Unlike SELENE or Chang'E-1, Chandrayaan-1 is truly an international venture. Six of its 11 payloads have been contributed by 12 labs from eight countries: UK, USA, Germany, Sweden, Finland, France, Bulgaria and Czechoslovakia.

Artistic depiction of Chandrayaan-1. © ISRO

"This is a national mission with international participation and with India as the captain," Annadurai says. ISRO does not charge for carrying the foreign payloads but expects that data collected by the foreign agencies will be shared with ISRO scientists.

If everything goes as planned, the PSLV will inject Chandrayaan-1into a highly elliptical parking orbit from where the spacecraft will transfer on its own to the lunar orbit over the poles initially at 200 kilometers and finally moving to 100 km.
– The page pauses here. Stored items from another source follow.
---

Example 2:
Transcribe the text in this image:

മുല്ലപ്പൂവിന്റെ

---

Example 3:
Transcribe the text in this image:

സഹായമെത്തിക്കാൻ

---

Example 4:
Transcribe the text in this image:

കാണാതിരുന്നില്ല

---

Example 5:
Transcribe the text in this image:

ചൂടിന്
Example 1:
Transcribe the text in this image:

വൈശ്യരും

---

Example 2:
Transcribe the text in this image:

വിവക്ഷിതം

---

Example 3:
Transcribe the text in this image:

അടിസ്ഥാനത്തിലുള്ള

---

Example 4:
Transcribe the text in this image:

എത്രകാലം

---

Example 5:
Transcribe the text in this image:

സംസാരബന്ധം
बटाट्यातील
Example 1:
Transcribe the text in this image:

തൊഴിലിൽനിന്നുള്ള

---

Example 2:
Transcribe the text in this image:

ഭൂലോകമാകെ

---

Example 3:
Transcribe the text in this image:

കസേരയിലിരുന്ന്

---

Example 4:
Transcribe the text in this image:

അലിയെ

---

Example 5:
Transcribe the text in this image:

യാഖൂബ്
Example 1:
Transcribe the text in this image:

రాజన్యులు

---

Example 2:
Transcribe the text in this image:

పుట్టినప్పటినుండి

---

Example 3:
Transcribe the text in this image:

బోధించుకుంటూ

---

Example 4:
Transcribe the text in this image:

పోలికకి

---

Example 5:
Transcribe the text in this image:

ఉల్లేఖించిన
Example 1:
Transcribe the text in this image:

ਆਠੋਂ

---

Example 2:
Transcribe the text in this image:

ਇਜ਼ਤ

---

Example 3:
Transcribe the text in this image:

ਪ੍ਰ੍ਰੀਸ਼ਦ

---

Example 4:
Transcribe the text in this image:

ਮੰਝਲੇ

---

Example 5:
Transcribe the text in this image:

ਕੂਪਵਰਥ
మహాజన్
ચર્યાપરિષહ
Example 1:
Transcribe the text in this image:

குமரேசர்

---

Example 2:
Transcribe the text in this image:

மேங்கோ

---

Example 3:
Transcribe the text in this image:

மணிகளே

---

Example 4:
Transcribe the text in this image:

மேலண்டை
ISRO says it will have enough fuel to give Chandrayaan-1 a life of two years. It will be tracked through a worldwide network of ground stations belonging to ISRO and space agencies of USA, Russia and Brazil.

What will Chandrayaan-1 find on the Moon that other missions have not found?

"It will be the first to use radar to study the moon," says Bhandari. "It is capable of seeing below the surface so we can determine what lies underneath," he said. "And if everything on Chandrayaan works well, one can learn how water gets transported to the poles." Earlier American lunar probes have indicated water may be found in the permanently shaded regions at the poles but no one knows how it gets there. The presence of water-ice can be detected by several of the instruments on board Chandrayaan-1 as well in other three spacecraft.

"We will also have a digital elevation map with 5 meter resolution both on ground and in elevation that will enable us to select potential sites for a future base," Bhandari said. "We will have chemical and mineral maps of the Moon which will be useful in indirectly determining evolution of the Moon."

Bhandari adds that Chandrayaan-1 is a "well designed" mission with powerful remote sensing instruments. "When the results start coming, we will know how important they would be."

Chandrayaan-1 will drop a heavily instrumented impactor on the Moon within the first week of is life and receive data during the 18-minute free fall. Its crash-landing is a precursor to the soft-landing by the rover to be flown by Chandrayaan-2 slated for 2011-12, says ISRO chairman Gopalan Madhavan Nair.

A successful moon mission by ISRO would indeed be a revelation to the world that neither giant rockets nor big budget is needed to go to the moon.

As against SELENE's $480 million Chang'E -1 $187 million and LRO's $491 million ISRO spent on Chandrayaan-1 Rs.3.86 billion (about $76 million). And that includes Rs.1 billion towards establishment of the Deep Space Network that ISRO would need when it launches Chandrayaan-II and after that, perhaps, to Mars.